+++ Page excerpt

Egypt: Al-Jazeera journalists await trial verdict
A court in Egypt will deliver verdicts in the case of three al-Jazeera journalists detained since December.
Peter Greste, Mohammed Fahmy and Baher Mohamed are accused of spreading false news and supporting the Muslim Brotherhood. They deny the charges.
The case has caused an international outcry, with rights groups saying the trial is politicised.
Australian PM Tony Abbott has appealed to Egyptian President Abdul Fattah al-Sisi for Mr Greste's release.
Prosecutors have asked the judge to sentence the men to between 15 and 25 years in prison.
The court is trying a total of 20 people, including nine al-Jazeera employees.
The BBC's Christian Fraser in Cairo says the evidence put forward earlier in court did nothing to support the serious charges brought.
The judge was shown photographs from Mr Greste's family holiday, a Sky Arabia report on cruelty to horses and a video of a press conference in Nairobi, our correspondent adds.
Tony Abbott said he told Mr Sisi that "as an Australian journalist, Peter Greste would not have been supporting the Muslim Brotherhood, he would have simply been reporting on the Muslim Brotherhood."
"The point I made was that in the long run, a free and vigorous media are good for democracy, good for security, good for stability," he added.
Mr Greste's brother Michael told the BBC that the family was trying "to be as optimistic as we can," but was filled with "an amount of trepidation" as they awaited the verdicts.
He said, while hoping for Mr Greste's release, "it might not happen - because it's no certainty, that's for sure."
US Secretary of State John Kerry, who has been visiting Cairo, said he spoke to Egyptian officials about "the essential role of a vibrant civil society, free press, rule of law and due process in a democracy".

++++++
+++ Data

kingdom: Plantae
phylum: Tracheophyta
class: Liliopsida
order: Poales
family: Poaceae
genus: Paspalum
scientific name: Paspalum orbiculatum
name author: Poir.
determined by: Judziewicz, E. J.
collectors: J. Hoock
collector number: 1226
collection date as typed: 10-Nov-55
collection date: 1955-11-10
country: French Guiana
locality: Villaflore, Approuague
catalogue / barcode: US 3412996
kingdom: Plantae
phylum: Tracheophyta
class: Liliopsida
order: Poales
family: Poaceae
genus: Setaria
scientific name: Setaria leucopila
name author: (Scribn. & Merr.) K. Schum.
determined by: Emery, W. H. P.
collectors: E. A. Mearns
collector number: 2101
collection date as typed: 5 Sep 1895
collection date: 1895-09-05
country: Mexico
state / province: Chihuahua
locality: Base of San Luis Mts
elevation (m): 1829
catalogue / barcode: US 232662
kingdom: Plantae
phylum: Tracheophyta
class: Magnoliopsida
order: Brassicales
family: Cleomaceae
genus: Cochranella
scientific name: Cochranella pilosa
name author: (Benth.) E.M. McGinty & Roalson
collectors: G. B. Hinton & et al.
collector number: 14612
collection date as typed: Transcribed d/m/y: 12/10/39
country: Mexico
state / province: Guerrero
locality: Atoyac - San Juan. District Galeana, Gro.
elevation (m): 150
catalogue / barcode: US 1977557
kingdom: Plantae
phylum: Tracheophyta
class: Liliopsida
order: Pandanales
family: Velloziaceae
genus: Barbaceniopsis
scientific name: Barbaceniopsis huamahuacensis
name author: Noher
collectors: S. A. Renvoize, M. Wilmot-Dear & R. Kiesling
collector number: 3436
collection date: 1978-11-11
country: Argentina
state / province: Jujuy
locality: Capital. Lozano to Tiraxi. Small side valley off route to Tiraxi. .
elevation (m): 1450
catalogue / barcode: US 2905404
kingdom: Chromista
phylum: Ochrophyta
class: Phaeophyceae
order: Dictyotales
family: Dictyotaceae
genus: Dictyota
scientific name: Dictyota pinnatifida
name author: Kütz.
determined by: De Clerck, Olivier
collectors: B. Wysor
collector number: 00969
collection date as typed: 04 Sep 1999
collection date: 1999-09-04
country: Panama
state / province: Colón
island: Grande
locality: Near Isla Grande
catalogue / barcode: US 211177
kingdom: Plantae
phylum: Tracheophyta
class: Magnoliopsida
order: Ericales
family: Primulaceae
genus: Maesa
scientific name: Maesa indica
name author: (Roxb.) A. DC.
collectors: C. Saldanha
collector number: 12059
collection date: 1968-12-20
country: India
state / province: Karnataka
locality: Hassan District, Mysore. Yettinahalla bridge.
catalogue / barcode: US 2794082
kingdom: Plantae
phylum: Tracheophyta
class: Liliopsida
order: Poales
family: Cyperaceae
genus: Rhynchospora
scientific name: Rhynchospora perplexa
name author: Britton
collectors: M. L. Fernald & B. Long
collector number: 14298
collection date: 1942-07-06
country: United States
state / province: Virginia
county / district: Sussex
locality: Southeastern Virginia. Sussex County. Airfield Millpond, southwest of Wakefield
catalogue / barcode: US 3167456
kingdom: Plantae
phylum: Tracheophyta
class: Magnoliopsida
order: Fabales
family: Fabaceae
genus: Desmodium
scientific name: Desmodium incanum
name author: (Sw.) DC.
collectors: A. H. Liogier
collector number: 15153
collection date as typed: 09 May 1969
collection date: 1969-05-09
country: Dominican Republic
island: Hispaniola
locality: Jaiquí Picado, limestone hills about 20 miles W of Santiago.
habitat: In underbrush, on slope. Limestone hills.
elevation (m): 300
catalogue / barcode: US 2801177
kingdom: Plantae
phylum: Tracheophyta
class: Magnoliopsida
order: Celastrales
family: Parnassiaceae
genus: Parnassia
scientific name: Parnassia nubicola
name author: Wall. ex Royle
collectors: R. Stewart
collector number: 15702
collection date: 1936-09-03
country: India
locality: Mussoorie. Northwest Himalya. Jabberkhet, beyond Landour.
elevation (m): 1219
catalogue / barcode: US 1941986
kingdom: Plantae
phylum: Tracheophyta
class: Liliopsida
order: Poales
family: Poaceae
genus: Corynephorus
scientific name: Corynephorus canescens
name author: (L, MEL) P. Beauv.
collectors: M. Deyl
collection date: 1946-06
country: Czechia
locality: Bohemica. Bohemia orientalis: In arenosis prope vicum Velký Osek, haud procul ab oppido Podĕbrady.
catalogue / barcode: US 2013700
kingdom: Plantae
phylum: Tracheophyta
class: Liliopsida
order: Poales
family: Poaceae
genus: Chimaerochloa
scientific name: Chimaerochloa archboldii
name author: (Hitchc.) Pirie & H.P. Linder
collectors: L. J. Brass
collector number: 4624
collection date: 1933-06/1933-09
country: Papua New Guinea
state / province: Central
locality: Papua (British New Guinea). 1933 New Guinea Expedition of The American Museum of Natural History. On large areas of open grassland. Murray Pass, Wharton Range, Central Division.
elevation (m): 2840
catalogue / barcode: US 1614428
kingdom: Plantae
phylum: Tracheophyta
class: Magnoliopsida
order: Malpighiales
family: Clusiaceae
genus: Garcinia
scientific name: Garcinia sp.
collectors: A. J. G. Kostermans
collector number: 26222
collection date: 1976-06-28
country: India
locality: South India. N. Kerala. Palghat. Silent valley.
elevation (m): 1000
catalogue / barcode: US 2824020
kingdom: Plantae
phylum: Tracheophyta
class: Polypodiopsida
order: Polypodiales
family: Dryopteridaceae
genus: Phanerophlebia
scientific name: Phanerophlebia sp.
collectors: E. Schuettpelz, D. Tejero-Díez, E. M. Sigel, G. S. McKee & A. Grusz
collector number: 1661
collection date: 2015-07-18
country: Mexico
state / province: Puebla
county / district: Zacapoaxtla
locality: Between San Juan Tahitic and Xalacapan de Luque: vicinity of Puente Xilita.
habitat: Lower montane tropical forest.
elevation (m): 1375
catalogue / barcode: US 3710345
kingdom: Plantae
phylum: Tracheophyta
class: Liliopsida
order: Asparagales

++++++

Work instruction - Copy out the entire article above about the al-Jazeera journalists awaiting verdicts in Egypt, word for word, from the headline to the final line.

Answer space -
Egypt: Al-Jazeera journalists await trial verdict
A court in Egypt will deliver verdicts in the case of three al-Jazeera journalists detained since December.
Peter Greste, Mohammed Fahmy and Baher Mohamed are accused of spreading false news and supporting the Muslim Brotherhood. They deny the charges.
The case has caused an international outcry, with rights groups saying the trial is politicised.
Australian PM Tony Abbott has appealed to Egyptian President Abdul Fattah al-Sisi for Mr Greste's release.
Prosecutors have asked the judge to sentence the men to between 15 and 25 years in prison.
The court is trying a total of 20 people, including nine al-Jazeera employees.
The BBC's Christian Fraser in Cairo says the evidence put forward earlier in court did nothing to support the serious charges brought.
The judge was shown photographs from Mr Greste's family holiday, a Sky Arabia report on cruelty to horses and a video of a press conference in Nairobi, our correspondent adds.
Tony Abbott said he told Mr Sisi that "as an Australian journalist, Peter Greste would not have been supporting the Muslim Brotherhood, he would have simply been reporting on the Muslim Brotherhood."
"The point I made was that in the long run, a free and vigorous media are good for democracy, good for security, good for stability," he added.
Mr Greste's brother Michael told the BBC that the family was trying "to be as optimistic as we can," but was filled with "an amount of trepidation" as they awaited the verdicts.
He said, while hoping for Mr Greste's release, "it might not happen - because it's no certainty, that's for sure."
US Secretary of State John Kerry, who has been visiting Cairo, said he spoke to Egyptian officials about "the essential role of a vibrant civil society, free press, rule of law and due process in a democracy".